Problems and tasks ->
(A) Retype the passage of the Google Cloud IP address article between "Changing that would" and "for those addresses.", inclusive.
(B) Extend the article about Google Cloud's Bring Your Own IP feature, picking up right after its final sentence.
## start Source extract
Google Cloud now lets you Bring Your Own IP address to all 20 regions

The new BYOIP capability will help customers like Bitly migrate to the cloud without having to go through the arduous process of swapping IP addresses.
Written by Stephanie Condon, Senior Writer

When the link management platform Bitly began considering a move to the cloud, it saw plenty to gain but one major drawback: It would have to swap its IP addresses for ones from their cloud provider. This was a dealbreaker for Bitly.  

"Our business is to empower other businesses to create short, branded call-to-action links," Russell Holbrook, Bitly's VP of engineering, told ZDNet.  "They do that by pointing domains at our IP address. Bitly has tens of thousands of domains pointed at our IP address." 

Changing that would be "really painful when those domains are all owned and operated by our customers," he explained. "You're sending out tons and tons of communications and asking people to go into systems they never deal with to change some number in order to make things work."

So when Google offered Bitly a chance to use a new "Bring Your Own IP (BYOIP)" address capability -- across all of Google's 20 regions -- they jumped on it. Google Cloud is now offering this capability to all enterprise customers that want to move their applications to the cloud. Other cloud providers including AWS offer BYOIP capabilities, but Google says it's the first to do so globally. Once a customer brings their IPs to Google, Google provides public internet routing for those addresses.
## end Source extract
## start Information shown
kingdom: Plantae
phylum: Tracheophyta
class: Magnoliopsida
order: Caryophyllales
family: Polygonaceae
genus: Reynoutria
## end Information shown
Responses to the exercise ->
(A)
Changing that would be "really painful when those domains are all owned and operated by our customers," he explained. "You're sending out tons and tons of communications and asking people to go into systems they never deal with to change some number in order to make things work."

So when Google offered Bitly a chance to use a new "Bring Your Own IP (BYOIP)" address capability -- across all of Google's 20 regions -- they jumped on it. Google Cloud is now offering this capability to all enterprise customers that want to move their applications to the cloud. Other cloud providers including AWS offer BYOIP capabilities, but Google says it's the first to do so globally. Once a customer brings their IPs to Google, Google provides public internet routing for those addresses.

(B)
The BYOIP capability was crucial for Bitly, given that its customers have custom domains hard-coded with Bitly's IPs in their DNS records. Years ago, when the company moved from one data center to another, it went through the process of changing IP addresses. "It was a long, arduous process, it took many, many months, and it was just a huge distraction to our business," Holbrook said. 

Bitly may be different from most enterprises in terms of the number of domains pointed at its IP. Still, many other businesses have similar setups with domains tied to physical IP addresses that would be hard to update. Meanwhile, other companies may have their own, relatively well-known IP blocks that they want to continue using. 

Bringing over their own IP addresses to the cloud can help a business speed up their migration, minimize down time and reduce networking infrastructure costs. 

Meanwhile, now that it's using Google's global networking infrastructure, Bitly has seen significant performance improvements for customers. It's benefited from an up to 50 percent decrease in latency from the client to a service for resolve time, connection time and download time.

"It's truly a noticeable increase for our billions and billions of links that are all across the internet," Holbrook said.